◆ **Work item**: Return the records exactly, from the first line through the "thumb tip: (400, 765)" line.

[Stored data entries]
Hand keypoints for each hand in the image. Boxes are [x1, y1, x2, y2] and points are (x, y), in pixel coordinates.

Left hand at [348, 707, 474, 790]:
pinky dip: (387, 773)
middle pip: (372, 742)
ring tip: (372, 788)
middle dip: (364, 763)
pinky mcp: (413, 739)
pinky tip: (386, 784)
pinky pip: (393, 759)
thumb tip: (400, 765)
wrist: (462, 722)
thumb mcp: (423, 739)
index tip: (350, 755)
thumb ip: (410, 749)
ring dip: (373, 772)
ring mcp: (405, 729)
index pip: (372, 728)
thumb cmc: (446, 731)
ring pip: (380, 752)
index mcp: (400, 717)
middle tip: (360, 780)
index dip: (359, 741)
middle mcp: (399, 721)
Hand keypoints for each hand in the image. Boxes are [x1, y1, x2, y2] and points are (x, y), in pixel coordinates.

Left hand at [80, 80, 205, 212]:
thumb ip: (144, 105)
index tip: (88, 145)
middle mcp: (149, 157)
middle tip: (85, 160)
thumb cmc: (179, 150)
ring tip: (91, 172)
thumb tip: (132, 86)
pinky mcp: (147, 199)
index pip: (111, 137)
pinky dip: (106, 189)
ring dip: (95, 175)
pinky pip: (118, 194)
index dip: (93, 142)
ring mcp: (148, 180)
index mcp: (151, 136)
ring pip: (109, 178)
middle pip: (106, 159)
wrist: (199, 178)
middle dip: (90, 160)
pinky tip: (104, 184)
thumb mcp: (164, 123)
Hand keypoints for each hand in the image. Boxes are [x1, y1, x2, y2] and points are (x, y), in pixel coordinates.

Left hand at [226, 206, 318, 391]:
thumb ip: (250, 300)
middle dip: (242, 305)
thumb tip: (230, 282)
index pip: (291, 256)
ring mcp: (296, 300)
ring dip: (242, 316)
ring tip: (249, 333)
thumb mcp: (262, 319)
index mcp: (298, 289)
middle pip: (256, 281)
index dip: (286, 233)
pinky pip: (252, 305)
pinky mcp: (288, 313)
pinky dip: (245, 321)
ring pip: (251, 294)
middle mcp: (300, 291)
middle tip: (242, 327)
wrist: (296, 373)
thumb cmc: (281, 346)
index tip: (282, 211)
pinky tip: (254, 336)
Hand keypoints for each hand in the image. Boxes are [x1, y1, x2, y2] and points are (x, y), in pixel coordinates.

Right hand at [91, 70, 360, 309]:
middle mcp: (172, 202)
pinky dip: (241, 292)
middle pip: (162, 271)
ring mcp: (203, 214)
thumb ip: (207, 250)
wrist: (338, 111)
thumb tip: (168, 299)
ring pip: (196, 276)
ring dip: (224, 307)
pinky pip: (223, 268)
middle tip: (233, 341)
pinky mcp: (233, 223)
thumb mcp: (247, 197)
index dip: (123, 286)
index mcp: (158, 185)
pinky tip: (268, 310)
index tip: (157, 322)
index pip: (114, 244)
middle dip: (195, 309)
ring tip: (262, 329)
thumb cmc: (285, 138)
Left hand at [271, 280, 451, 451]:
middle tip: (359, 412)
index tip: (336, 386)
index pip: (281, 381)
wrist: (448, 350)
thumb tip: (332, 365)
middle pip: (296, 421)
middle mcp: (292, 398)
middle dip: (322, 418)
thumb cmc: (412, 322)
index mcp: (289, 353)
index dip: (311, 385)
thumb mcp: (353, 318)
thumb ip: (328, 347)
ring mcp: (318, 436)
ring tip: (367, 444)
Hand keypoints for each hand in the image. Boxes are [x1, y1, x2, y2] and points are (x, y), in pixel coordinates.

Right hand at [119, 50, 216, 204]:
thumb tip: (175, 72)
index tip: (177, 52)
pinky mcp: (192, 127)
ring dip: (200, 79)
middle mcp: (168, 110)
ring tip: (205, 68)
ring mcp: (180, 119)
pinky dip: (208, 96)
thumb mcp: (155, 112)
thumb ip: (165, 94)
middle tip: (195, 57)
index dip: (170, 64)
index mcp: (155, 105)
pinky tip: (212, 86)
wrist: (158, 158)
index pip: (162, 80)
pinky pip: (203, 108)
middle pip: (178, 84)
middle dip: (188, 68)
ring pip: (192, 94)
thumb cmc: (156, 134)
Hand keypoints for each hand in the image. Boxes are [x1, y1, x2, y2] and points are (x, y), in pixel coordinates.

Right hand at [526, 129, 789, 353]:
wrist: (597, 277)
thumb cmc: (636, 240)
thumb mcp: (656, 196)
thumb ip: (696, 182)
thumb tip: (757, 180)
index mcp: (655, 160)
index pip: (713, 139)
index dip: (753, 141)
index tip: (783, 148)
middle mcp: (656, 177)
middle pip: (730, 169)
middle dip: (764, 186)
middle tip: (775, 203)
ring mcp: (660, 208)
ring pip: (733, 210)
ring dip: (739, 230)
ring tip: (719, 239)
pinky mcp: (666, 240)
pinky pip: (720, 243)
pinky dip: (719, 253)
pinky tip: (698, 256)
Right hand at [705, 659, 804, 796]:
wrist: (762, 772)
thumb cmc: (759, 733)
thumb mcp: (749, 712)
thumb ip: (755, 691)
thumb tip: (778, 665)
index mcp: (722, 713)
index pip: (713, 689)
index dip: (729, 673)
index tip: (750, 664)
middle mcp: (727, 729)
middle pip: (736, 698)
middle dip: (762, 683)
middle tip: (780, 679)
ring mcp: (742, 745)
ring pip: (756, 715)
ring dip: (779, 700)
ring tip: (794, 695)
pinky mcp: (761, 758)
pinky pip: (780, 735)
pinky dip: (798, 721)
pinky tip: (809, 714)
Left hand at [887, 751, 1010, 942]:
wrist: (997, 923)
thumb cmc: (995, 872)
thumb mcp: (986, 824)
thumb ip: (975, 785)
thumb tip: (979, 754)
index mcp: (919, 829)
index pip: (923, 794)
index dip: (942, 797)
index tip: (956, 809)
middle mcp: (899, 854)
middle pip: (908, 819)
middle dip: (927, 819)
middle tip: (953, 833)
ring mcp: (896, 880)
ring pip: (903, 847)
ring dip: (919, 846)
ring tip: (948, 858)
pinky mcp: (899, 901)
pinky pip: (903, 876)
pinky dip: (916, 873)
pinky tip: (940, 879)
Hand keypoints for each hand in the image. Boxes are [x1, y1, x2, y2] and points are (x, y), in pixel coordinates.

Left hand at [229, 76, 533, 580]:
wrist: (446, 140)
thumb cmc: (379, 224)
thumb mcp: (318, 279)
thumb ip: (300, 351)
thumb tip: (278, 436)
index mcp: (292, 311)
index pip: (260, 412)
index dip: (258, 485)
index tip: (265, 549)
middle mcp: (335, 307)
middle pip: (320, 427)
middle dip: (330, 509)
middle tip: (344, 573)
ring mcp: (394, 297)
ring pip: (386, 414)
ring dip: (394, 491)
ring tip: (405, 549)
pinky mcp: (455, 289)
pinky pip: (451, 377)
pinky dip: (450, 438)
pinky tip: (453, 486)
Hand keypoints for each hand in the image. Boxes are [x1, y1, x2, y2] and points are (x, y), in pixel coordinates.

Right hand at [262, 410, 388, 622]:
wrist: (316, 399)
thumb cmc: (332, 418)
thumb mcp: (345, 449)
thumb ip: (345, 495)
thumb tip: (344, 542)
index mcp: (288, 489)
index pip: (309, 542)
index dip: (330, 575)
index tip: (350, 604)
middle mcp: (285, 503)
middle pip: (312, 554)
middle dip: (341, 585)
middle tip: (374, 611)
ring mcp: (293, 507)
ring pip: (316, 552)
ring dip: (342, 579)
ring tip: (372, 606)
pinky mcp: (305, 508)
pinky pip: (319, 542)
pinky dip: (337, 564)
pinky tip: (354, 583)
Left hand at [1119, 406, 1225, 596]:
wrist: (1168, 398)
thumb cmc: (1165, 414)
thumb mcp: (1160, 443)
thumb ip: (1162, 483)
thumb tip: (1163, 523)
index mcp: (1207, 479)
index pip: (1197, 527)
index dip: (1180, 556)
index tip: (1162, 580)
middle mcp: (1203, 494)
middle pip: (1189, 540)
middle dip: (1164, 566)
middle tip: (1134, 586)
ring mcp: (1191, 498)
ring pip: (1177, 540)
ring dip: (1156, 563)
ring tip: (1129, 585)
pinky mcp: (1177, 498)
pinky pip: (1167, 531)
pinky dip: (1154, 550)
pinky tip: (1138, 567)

◆ **Response to this exercise**:
Hand keypoints for each hand in the image. Boxes are [x1, y1, x2, y2] and points are (x, y), in pixel coordinates.

Left hand at [348, 707, 474, 790]:
pinky dip: (387, 773)
middle pip: (372, 742)
ring tip: (372, 788)
middle dip: (364, 763)
pinky mcp: (413, 739)
pinky tip: (386, 784)
pinky pip: (393, 759)
thumb tip: (400, 765)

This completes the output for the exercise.